January 21, 2010 in Nation/World

Haitian virtuoso lost wife, school, but vows to rebuild

Blind violinist’s wife died in Haiti’s earthquake
Michael Sallah McClatchy
 

MIAMI – Somewhere in the dust and blood of his own grave, blind violinist Romel Joseph began to play the strains of Tchaikovsky’s violin concerto.

Even with his left leg pinned in the rubble of his collapsed music school, he moved onto Brahms and then Mozart.

By the time he was pulled from the ruins of the New Victorian School 18 hours later, he had recited every concerto in his mind that he had ever performed during his renowned career.

“I never thought I would get out,” said Joseph, who has already undergone two surgeries at Miami’s Jackson Memorial Hospital to repair his shattered legs. “The earth just opened up.”

Despite his remarkable rescue after last week’s earthquake, the 50-year-old violinist – like so much of his homeland – must now confront wrenching losses.

His pregnant wife, Myslie, 26, perished in the disaster two floors below him. The school where he taught classical music to impoverished Haitians, in the Port-au-Prince neighborhood of Turgeau near the National Palace, is destroyed.

Yet even in the heartache, Joseph said he came to a stark conclusion while lying in the rubble: He needs to rebuild his school and continue teaching children the beauty of classical music.

“As long as Haiti has children, you have a purpose of being there,” said the father of two children from a previous marriage who reside in Miami.

He may not be able to join them. With two severe fractures in his left hand, the Juilliard graduate may not be able to play the violin again.

“Two of my fingers are fractured,” he said from his hospital bed on Wednesday. “At this time, the doctors don’t know.”

Born in poverty in a northern village in Haiti, the middle of five children, Joseph – blind in one eye and barely able to see shadows in the other – was raised by nuns in a boarding school in Port-au-Prince. There, he was first exposed to the string instrument that would become his life’s passion.

With the help of scholarships and a Fulbright grant, he went on to the University of Cincinnati and the Juilliard School, where he earned degrees in violin performance. By the time he trained with the Boston Symphony, he was married with two children to come.

Instead of launching his own musical career in the United States, he turned to help the poorest of the poor in Haiti.

“He could have recorded. He could have done so many things. But he wanted to go back,” said his daughter, Victoria, 22, a senior music major at the University of Miami.

After opening his private, nonprofit school in 1991, he began providing music and general education to grade-school children. Students are able to attend through scholarships and private funding.

It was while he was trapped in the twisted metal and concrete blocks – cramped, trembling and alone – that he said his life’s arc passed through his mind.

He thought of his daughter and son, Bradley, 17. He thought of his pregnant wife, whom he married in October. He thought of his students, who were out of the building when the quake struck.

Joseph just as easily could have been with his wife when the concrete, five-story school was ripped into pieces. He had just left their apartment on the first floor when he walked to the third floor of the school to deliver a phone message to a friend. “I was on the balcony,” he said.

Suddenly, he was thrust over the side – the floors crashing on top of him and pinning him into what he now calls “a grave.”

“I didn’t know what happened,” he said. “I’m way down. I keep calling: ‘Can anyone hear me?’ I spent my first two hours trying to look for ways to get out.”

At some point, he began to calm his breathing and decided to whisper a prayer.

“I’ve never been someone you would call religious,” he said. “I’m not a pastor, and I’m not a church person. But I just said, ‘Either I survive this, and if I do, I want you to tell me what to do.’ ”

He said he began to reflect on “all the things that Jesus has done for me,” and in the passing hours, he said he was struck by what he called two commands: Rebuild the school, and teach the children of Haiti.

He said he began to hear voices of people outside the rubble searching for him, including his friend from the third floor.

While he waited, he began to play the concertos in his mind – musical works in which a solo instrument, such as a violin, is accompanied by an orchestra.

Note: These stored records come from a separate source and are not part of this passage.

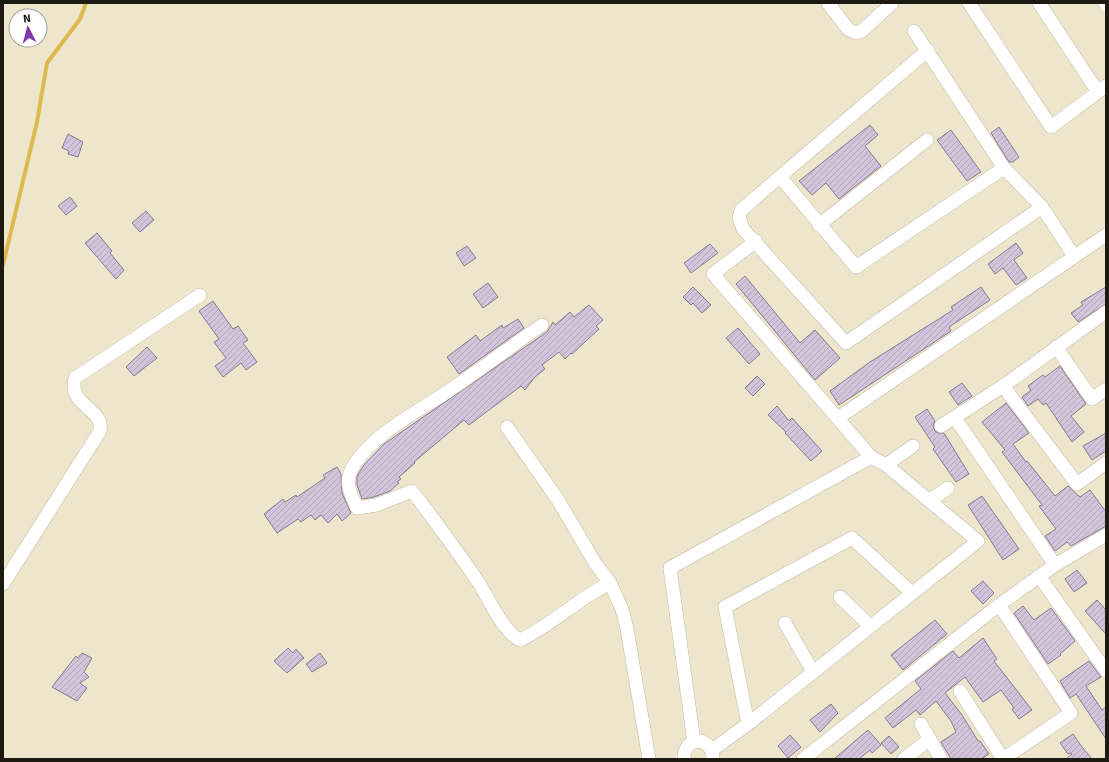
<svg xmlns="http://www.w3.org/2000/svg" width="1109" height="762" viewBox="0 0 1109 762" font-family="Signika,sans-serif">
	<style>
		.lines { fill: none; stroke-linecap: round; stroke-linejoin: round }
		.stream { stroke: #ddba51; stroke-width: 4 }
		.building { fill: url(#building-hatch); stroke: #877c91 }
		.minor-casing { stroke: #c2baa2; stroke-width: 14 }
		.minor { stroke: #fff; stroke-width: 13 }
	</style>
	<defs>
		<pattern id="building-hatch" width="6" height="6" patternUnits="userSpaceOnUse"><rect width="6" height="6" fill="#d1c4db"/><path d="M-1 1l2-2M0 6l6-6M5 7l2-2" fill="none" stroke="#b3a8bb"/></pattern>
	</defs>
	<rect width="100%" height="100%" fill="#eee5cd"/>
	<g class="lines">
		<!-- stream -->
		<polyline class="stream" points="3,265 37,122 47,63 80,19 86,3"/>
	</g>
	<!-- building -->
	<g class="building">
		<polygon points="870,125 878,135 865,146 881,166 839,199 826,183 812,195 799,181"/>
		<polygon points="999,127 1019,157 1013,162 1009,162 991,133"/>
		<polygon points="951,130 981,172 967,181 937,140"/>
		<polygon points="68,134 83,142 78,157 68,154 69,151 62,148"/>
		<polygon points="70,197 77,206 66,215 58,206"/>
		<polygon points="146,211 154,220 140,232 132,223"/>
		<polygon points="97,233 112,251 110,253 124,270 116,279 85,243"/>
		<polygon points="1016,243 1023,253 1014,260 1027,278 1016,285 1003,268 995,274 988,264"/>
		<polygon points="710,244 718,253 691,273 684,263"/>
		<polygon points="467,246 476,258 464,266 456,253"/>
		<polygon points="745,276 800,343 815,330 840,358 815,380 736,284"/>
		<polygon points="488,283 498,297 483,308 473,294"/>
		<polygon points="693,287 711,305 702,313 693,303 691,305 683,297"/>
		<polygon points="981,287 990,300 949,327 951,331 839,405 830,391 870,362 953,310 951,307"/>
		<polygon points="1106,287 1106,304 1078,322 1071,313 1083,305 1081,302"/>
		<polygon points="213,301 233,329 238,326 248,340 243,343 257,362 246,370 241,363 223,377 215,366 226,358 214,342 219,339 199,311"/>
		<polygon points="589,305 603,320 596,326 599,329 572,354 571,353 565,359 559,352 542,365 545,369 535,377 525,390 521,386 469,425 464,420 414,462 415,463 399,477 401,479 397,482 399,483 390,491 374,497 362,499 357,485 357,476 364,465 384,444 547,332 553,322 555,325 570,312 574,317"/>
		<polygon points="518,319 524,328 459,374 447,357 476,335 480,341 502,325 503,328"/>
		<polygon points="738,328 760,354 749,364 726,338"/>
		<polygon points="147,347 157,358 134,376 126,367"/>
		<polygon points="1060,366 1086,404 1071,416 1084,432 1072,442 1046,403 1043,405 1038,399 1028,406 1022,397 1031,390 1028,386 1043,375 1045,377"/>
		<polygon points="757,376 765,384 753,396 745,388"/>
		<polygon points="962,383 972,396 958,405 949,392"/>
		<polygon points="1006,403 1029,433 1013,444 1026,462 1027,461 1055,496 1068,486 1080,497 1090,490 1106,512 1106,526 1071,546 1067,542 1055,551 1045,536 1056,529 1039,506 1042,505 1002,452 1005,450 982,422"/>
		<polygon points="777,406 789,421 792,418 822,451 811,461 785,433 786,432 768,415"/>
		<polygon points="927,409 935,421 933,426 935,431 938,433 944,433 969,474 956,482 933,449 935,447 915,417"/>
		<polygon points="1106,433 1106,451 1092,460 1083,446"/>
		<polygon points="337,467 341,474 342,493 351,513 342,521 337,514 328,523 321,515 315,520 311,515 301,522 298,519 277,533 264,514 283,499 285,502 296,495 297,497 325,478 323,475"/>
		<polygon points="982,496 1019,549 1003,560 968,505"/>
		<polygon points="1077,570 1087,583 1074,592 1065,579"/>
		<polygon points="983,581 994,593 983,604 971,591"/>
		<polygon points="1097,600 1106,610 1106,634 1085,611"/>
		<polygon points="1023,606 1034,620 1051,608 1075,641 1060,654 1061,655 1048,664 1014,613"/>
		<polygon points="935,620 947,634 903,670 891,655"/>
		<polygon points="983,638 997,659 994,661 1032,710 1019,719 1012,709 1014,708 1001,690 983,702 965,677 945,693 962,715 978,741 980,741 989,754 981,759 951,759 941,742 956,732 951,721 936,701 920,715 916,710 893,728 885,718 921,689 915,681 953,651 959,658"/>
		<polygon points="288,648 293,653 296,649 304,658 287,673 274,661"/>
		<polygon points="82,653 92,658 84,672 89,677 80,683 87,688 77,701 52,687 76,656 78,658"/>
		<polygon points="320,653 327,663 312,672 306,664"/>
		<polygon points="1089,661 1101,677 1086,686 1102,710 1106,707 1106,739 1076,694 1070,698 1060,681"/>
		<polygon points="831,704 838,713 820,732 810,720"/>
		<polygon points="868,730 881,745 872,753 870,750 859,759 834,759"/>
		<polygon points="1073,734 1082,747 1092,759 1066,759 1072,754 1070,753 1068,754 1060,743"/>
		<polygon points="790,735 801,747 788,758 778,746"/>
		<polygon points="889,736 899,747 891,754 881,743"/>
	</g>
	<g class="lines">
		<defs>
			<g id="minor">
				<path d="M828 3 848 29C853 33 856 33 862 31L892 3"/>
				<polyline points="969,3 1051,127 1106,86"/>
				<polyline points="1039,3 1098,92"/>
				<polyline points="1105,3 1106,5"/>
				<polyline points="914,31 1004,168 1042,207 1074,256"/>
				<polyline points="928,50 741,210 739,217 743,229 846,343 1042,207"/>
				<polyline points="781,178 856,267 1004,168"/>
				<polyline points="819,225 927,140"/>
				<path d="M542 325C510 347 479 371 447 392 417 412 364 439 350 473 345 484 352 497 357 508L376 505 412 491C435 521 458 552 479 583 488 598 505 634 520 640 553 625 578 598 610 583L622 609 627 629 649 759"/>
				<polyline points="1056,347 1092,399 1106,389"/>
				<polyline points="1003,386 1077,484 1106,463"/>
				<polyline points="838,418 1106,235"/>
				<polyline points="955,418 1055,565"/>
				<polyline points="941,426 1003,386 1106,312"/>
				<polyline points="507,427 558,500 595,563 610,583"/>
				<polyline points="886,465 913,446"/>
				<polyline points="930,500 948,488"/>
				<polyline points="1039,576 1106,671"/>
				<path d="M3 584 100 431C105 408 67 406 75 378L200 295"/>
				<polyline points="840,597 870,626"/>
				<polyline points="999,605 1071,713 1003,759"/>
				<polyline points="785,623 813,672"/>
				<polyline points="960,691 1003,759"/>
				<polyline points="748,724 725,607 852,538 912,593"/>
				<polyline points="921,724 941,759"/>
				<polyline points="694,742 670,568 871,457"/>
				<polyline points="712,750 748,724 978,541 886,465 871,457 713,274 756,241"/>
				<path d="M684 759C684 736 710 735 713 757"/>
				<polyline points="803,759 999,605 1055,565 1106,535"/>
				<polyline points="904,759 930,739"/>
			</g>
		</defs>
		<!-- minor casing -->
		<use href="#minor" class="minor-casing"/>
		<!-- minor -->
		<use href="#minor" class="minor"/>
	</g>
	<!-- border -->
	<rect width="1109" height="762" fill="none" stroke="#1d1a11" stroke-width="8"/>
	<!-- north arrow -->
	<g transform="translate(28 28) rotate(354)"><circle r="19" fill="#ffffff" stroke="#a5a3a0"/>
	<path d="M0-3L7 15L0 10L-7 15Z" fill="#7e36a9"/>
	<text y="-6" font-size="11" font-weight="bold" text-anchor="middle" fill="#1d1a11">N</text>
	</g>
</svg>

Bleeding and battered, he was pulled out last Wednesday, his legs fractured with deep cuts. Nails took chunks from his flesh.

A dual citizen of Haiti and the United States, he managed to get a hospital flight to Homestead, Fla., on Friday and was whisked to the hospital.

Daughter Victoria, the music major, said her father is driven to rebuild, partly as a way to deal with the pain of his wife’s death.

“He always told me that the secret of living in Haiti is that you can’t save the whole country. You have to do it one person, one child, one situation at a time and hope that that one person will help another,” Victoria said.